[Zope3-dev] ZEO test failing under Cygwin

Tim Peters tim@zope.com
Wed, 14 May 2003 18:12:37 -0400


[Godefroid Chapelle, running on Cygwin,

     python test.py -vvLd test_config testZEOStorage

fails every time]

> I get
> Running unit tests at level 1
> Running unit tests from /cygdrive/c/Zope3Head/Zope3
> testZEOStorage (zodb.storage.tests.test_config.StorageTestCase) ...
> WARNING:ZCS.
> 2268:ClientStorage (pid=2268) created RW/normal for storage: '1'
> WARNING:ZEC.1:ClientCache: storage='1', size=20971520; file[0]=None
> INFO:root:zrpc:2268: CM.connect(): starting ConnectThread
> INFO:root:zrpc:2268: CT: attempting to connect on 1 sockets
> INFO:root:zrpc:2268: CW: attempt to connect to ('www.python.org', 9001)
> INFO:root:zrpc:2268: CW: connect_ex(('www.python.org', 9001)) returned
>     EINPROGRESS
> INFO:root:zrpc:2268: CT: select() 0, 1, 1
> INFO:root:zrpc:2268: CT: closing troubled socket ('www.python.org', 9001)
> Exception in thread Connect([(2, ('www.python.org', 9001))]):
> Traceback (most recent call last):
>    File "/tmp/python.676/usr/lib/python2.2/threading.py", line 408, in
> __bootstrap
>      self.run()
>    File "/cygdrive/c/Zope3Head/Zope3/src/zodb/zeo/zrpc/client.py", line
> 286, in run
>      success = self.try_connecting(attempt_timeout)
>    File "/cygdrive/c/Zope3Head/Zope3/src/zodb/zeo/zrpc/client.py", line
> 314, in try_connecting
>      r = self._connect_wrappers(wrappers, deadline)
>    File "/cygdrive/c/Zope3Head/Zope3/src/zodb/zeo/zrpc/client.py", line
> 382, in _connect_wrappers
>      del wrappers[wrap]
> KeyError: <zodb.zeo.zrpc.client.ConnectWrapper instance at 0xa329448>
>
> Killed



> and yes the socket appear in both w and x sets.
>
> I am afraid I am not of a big help to solve this further...
> Please let me know what else I can do.

Thanks!  You're being very helpful.

Next step:  unfortunately, we have to deal with the exact details of how
sockets behave, but those details vary a lot across platforms, and are
almost never documented in sufficient correct detail to get right in
advance.  So this is a poke-and-hope adventure.

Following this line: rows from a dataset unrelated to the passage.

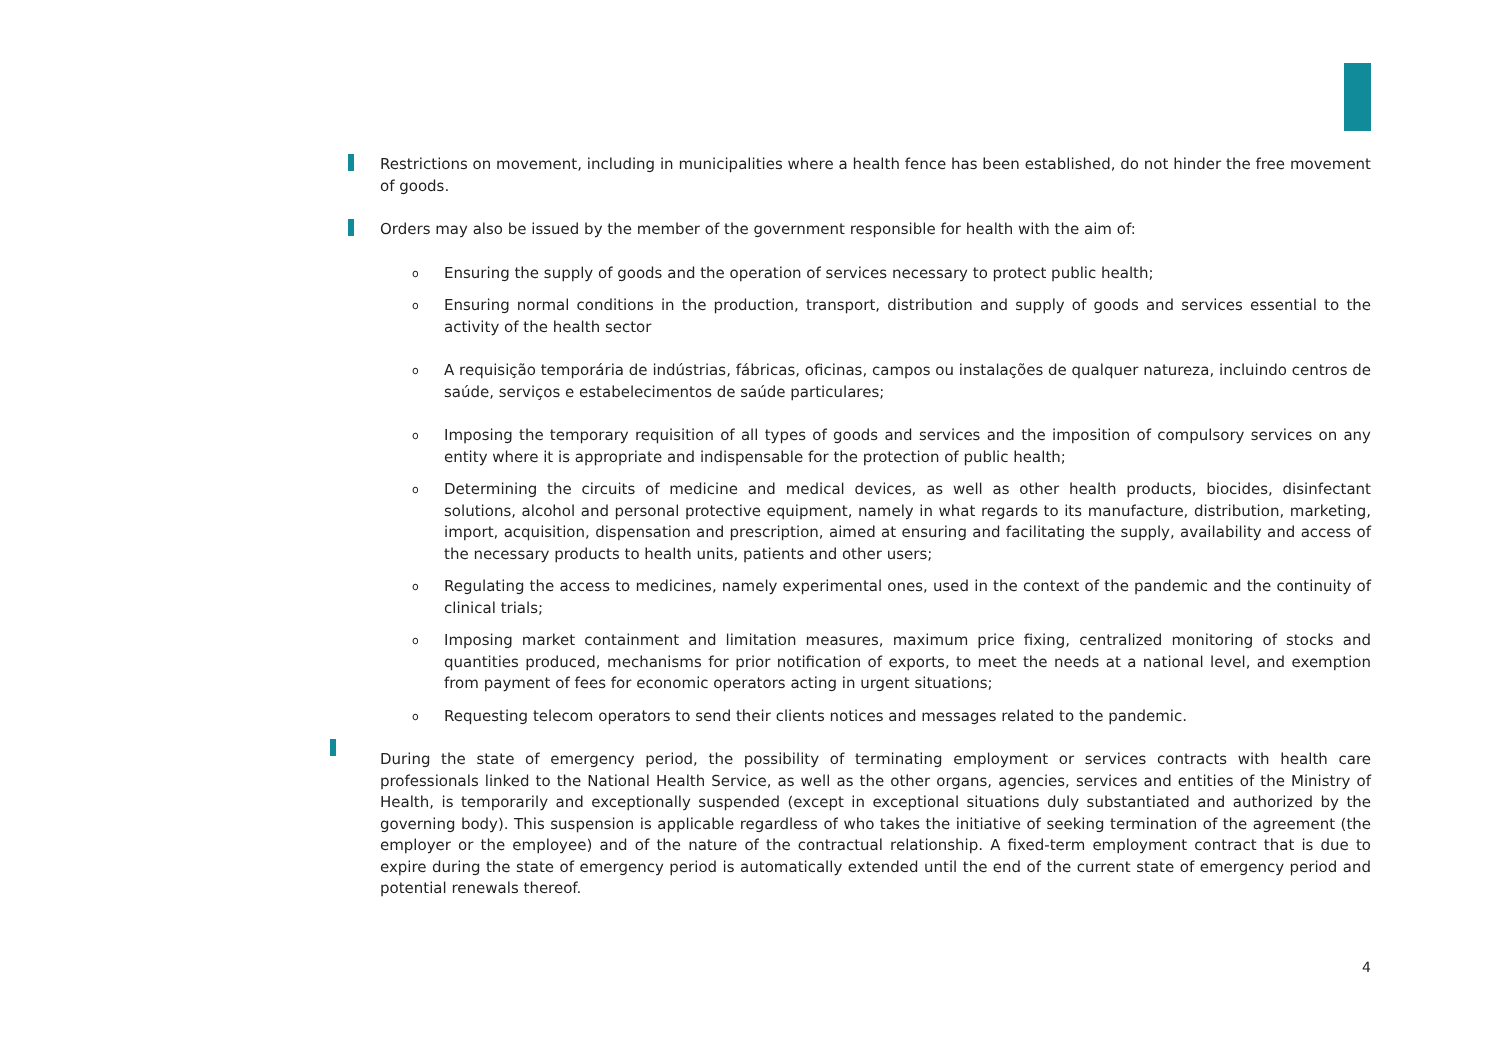Restrictions on movement, including in municipalities where a health fence has been established, do not hinder the free movement of goods.
Orders may also be issued by the member of the government responsible for health with the aim of:
o Ensuring the supply of goods and the operation of services necessary to protect public health;
o Ensuring normal conditions in the production, transport, distribution and supply of goods and services essential to the activity of the health sector
o A requisição temporária de indústrias, fábricas, oficinas, campos ou instalações de qualquer natureza, incluindo centros de saúde, serviços e estabelecimentos de saúde particulares;
o Imposing the temporary requisition of all types of goods and services and the imposition of compulsory services on any entity where it is appropriate and indispensable for the protection of public health;
o Determining the circuits of medicine and medical devices, as well as other health products, biocides, disinfectant solutions, alcohol and personal protective equipment, namely in what regards to its manufacture, distribution, marketing, import, acquisition, dispensation and prescription, aimed at ensuring and facilitating the supply, availability and access of the necessary products to health units, patients and other users;
o Regulating the access to medicines, namely experimental ones, used in the context of the pandemic and the continuity of clinical trials;
o Imposing market containment and limitation measures, maximum price fixing, centralized monitoring of stocks and quantities produced, mechanisms for prior notification of exports, to meet the needs at a national level, and exemption from payment of fees for economic operators acting in urgent situations;
o Requesting telecom operators to send their clients notices and messages related to the pandemic.
During the state of emergency period, the possibility of terminating employment or services contracts with health care professionals linked to the National Health Service, as well as the other organs, agencies, services and entities of the Ministry of Health, is temporarily and exceptionally suspended (except in exceptional situations duly substantiated and authorized by the governing body). This suspension is applicable regardless of who takes the initiative of seeking termination of the agreement (the employer or the employee) and of the nature of the contractual relationship. A fixed-term employment contract that is due to expire during the state of emergency period is automatically extended until the end of the current state of emergency period and potential renewals thereof.
4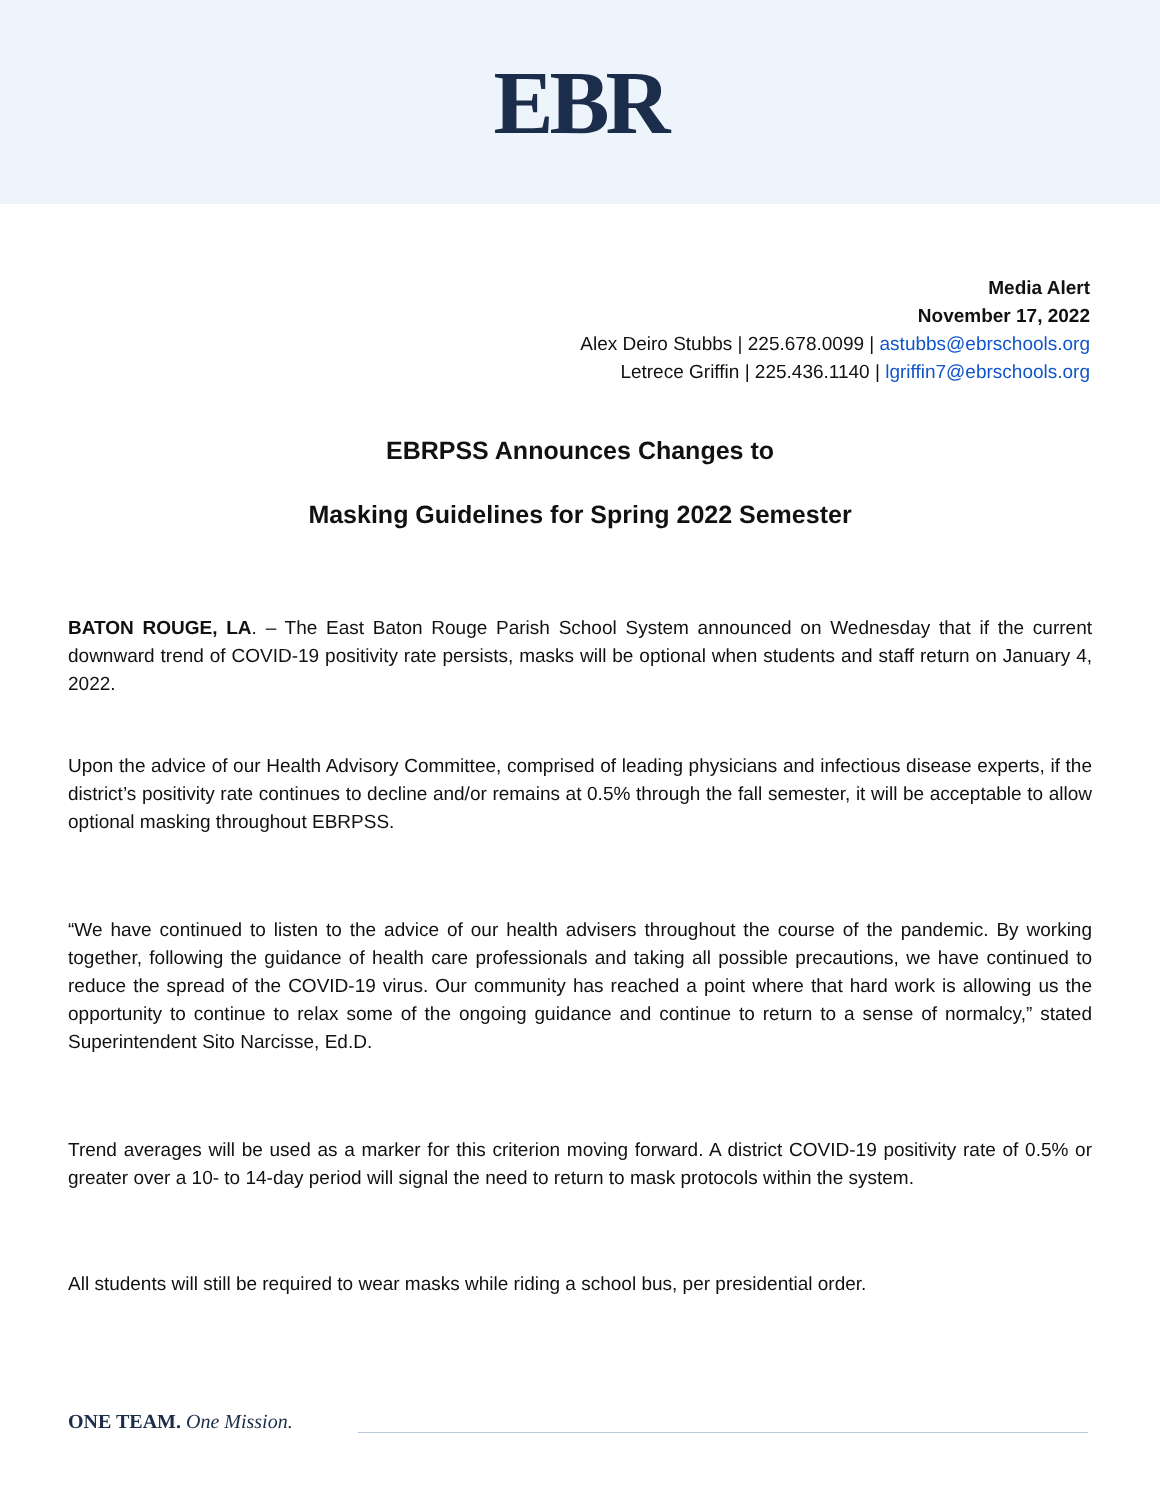EBR
Media Alert
November 17, 2022
Alex Deiro Stubbs | 225.678.0099 | astubbs@ebrschools.org
Letrece Griffin | 225.436.1140 | lgriffin7@ebrschools.org
EBRPSS Announces Changes to
Masking Guidelines for Spring 2022 Semester
BATON ROUGE, LA. – The East Baton Rouge Parish School System announced on Wednesday that if the current downward trend of COVID-19 positivity rate persists, masks will be optional when students and staff return on January 4, 2022.
Upon the advice of our Health Advisory Committee, comprised of leading physicians and infectious disease experts, if the district’s positivity rate continues to decline and/or remains at 0.5% through the fall semester, it will be acceptable to allow optional masking throughout EBRPSS.
“We have continued to listen to the advice of our health advisers throughout the course of the pandemic. By working together, following the guidance of health care professionals and taking all possible precautions, we have continued to reduce the spread of the COVID-19 virus. Our community has reached a point where that hard work is allowing us the opportunity to continue to relax some of the ongoing guidance and continue to return to a sense of normalcy,” stated Superintendent Sito Narcisse, Ed.D.
Trend averages will be used as a marker for this criterion moving forward. A district COVID-19 positivity rate of 0.5% or greater over a 10- to 14-day period will signal the need to return to mask protocols within the system.
All students will still be required to wear masks while riding a school bus, per presidential order.
ONE TEAM. One Mission.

In this test we're trying a non-blocking connect on a socket, and we know
the connection attempt must fail (eventually), and we have to make sense out
of what the platform select() returns in this case.  You could stare at the
Cygwin docs, but I doubt they'll answer the question.

When _connect_wrappers() does

                r, w, x = select.select([], connecting, connecting, 1.0)

this socket is in the "connecting" set passed in twice.  The code doesn't
care whether the platform select() says the socket is writable (in the w
return value), or suffered some sort of exception (in the x return value),
or is neither, but we haven't before seen a platform where select() says
it's both (else this test would fail the same way on that platform).

I'm not prepared to insist that's a bug in Cygwin -- socket behavior varies
too much to make such a claim stick.  Instead we need to find some hack
"that works" (although the Cygwin folks would probably consider it a bug if
they didn't act the same way as Linux acts here, even if so we probably
don't want to wait for them to fix it either).

There are two equally simple hacks we can *try* now.  I can't predict what
will happen with either (it depends on exactly what Cygwin sockets do after
we get beyond the immediate failure):

1. Resolve ambiguity by favoring x.  Insert this code after the select():

                for wrap in x:
                    if wrap in w:
                        w.remove(wrap)

2. Resolve ambiguity by favoring w.  Insert this code after the select():

                for wrap in w:
                    if wrap in x:
                        x.remove(wrap)

Either/neither/both of those may allow this test to pass on Cygwin.  All
results are interesting.  If one doesn't work, the test may fail, or hang,
or go into an infinite loop, or do something else never seen before <wink>.

So let's try both ways in this test and just see what happens.  If one of
them appears to work, we can move on to the other tests.  If both or neither
appear to work, more thought is required.